Little thing💋
















The Wilted Rose
Once, a shy young man named Haru fell deeply in love with a kind-hearted woman named Aoi. Every day he watched her from afar, too nervous to speak. Finally, he worked up the courage to offer her a single rose — dark, almost black, because he thought it looked unique and beautiful, just like her.
Aoi smiled warmly and accepted it, which made Haru’s heart soar.
But then his grandmother appeared, grinning ear to ear, and proudly declared to everyone within earshot:
“He is my grandson! Isn’t he handsome? So talented! He’s going to be a doctor, you know!”
Haru wanted to disappear into the floor.
Days later, emboldened by the first success, he tried again. This time he brought another wilted-looking rose (he’d kept it in his pocket too long, nervous). Aoi’s eyes lit up anyway, and they held hands for the first time. Haru thought maybe, just maybe, he could do this.
Then Grandma showed up again — this time with a cane, limping dramatically for effect — and started telling Aoi every embarrassing childhood story Haru had ever begged her to forget. Aoi laughed politely. Haru died a little inside.

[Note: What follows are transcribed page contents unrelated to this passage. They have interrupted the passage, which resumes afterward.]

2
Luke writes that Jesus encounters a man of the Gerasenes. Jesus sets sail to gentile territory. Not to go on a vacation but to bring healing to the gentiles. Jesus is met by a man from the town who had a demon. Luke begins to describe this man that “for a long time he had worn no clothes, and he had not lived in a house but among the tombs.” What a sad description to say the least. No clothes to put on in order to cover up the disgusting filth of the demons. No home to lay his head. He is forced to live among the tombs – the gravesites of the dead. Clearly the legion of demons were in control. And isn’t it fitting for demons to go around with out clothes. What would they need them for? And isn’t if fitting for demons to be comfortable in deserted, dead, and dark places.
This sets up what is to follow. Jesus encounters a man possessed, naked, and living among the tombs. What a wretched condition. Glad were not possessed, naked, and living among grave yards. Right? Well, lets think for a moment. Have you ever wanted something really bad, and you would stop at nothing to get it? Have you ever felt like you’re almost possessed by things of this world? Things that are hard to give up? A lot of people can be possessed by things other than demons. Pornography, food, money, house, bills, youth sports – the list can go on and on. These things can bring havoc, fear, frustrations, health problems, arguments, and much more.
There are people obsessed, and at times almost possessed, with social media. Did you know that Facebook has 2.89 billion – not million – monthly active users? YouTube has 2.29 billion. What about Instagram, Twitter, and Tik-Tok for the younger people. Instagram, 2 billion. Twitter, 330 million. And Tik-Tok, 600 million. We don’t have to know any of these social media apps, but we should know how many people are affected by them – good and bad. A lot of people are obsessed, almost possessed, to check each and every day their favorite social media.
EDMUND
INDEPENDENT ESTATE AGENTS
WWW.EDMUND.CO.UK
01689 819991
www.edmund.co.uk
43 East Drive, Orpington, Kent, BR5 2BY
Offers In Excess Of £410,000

The third attempt was supposed to be perfect. Haru bought chocolates and the most beautiful black rose he could find. He waited until Grandma was supposedly napping. He found Aoi, took a deep breath, and began his confession.
Grandma burst onto the scene like a hurricane, cane raised triumphantly, shouting, “MY GRANDSON IS IN LOVE!”
That was it. Haru snapped. He stormed off, tears in his eyes, convinced he’d never escape his grandmother’s well-meaning sabotage. In a fit of despair, he pulled out his phone, ready to delete every photo of Aoi, ready to give up entirely.
But then the phone buzzed.
A new message from Aoi.
A single photo: her hand gently holding the first wilted black rose he’d ever given her, now carefully pressed and preserved between two panes of glass like a treasure.
Below it, just four words:
“I kept it.”
Haru stood frozen in the street as his grandmother hobbled up behind him, confused why he was crying.
A week later, the four of them — Haru, Aoi, Grandma, and even Haru’s exasperated father who’d been dragged into the chaos — went out for tea. Grandma told the same stories. Haru blushed the same shade of red. Aoi laughed the same gentle laugh.
But this time Haru reached under the table and held Aoi’s hand anyway.
Some roses are meant to be wilted, a little bruised, a little awkward.
They’re the ones that last the longest.
And sometimes the loudest, most meddling, cane-wielding grandmothers in the world…
are secretly the best wingmen you never asked for.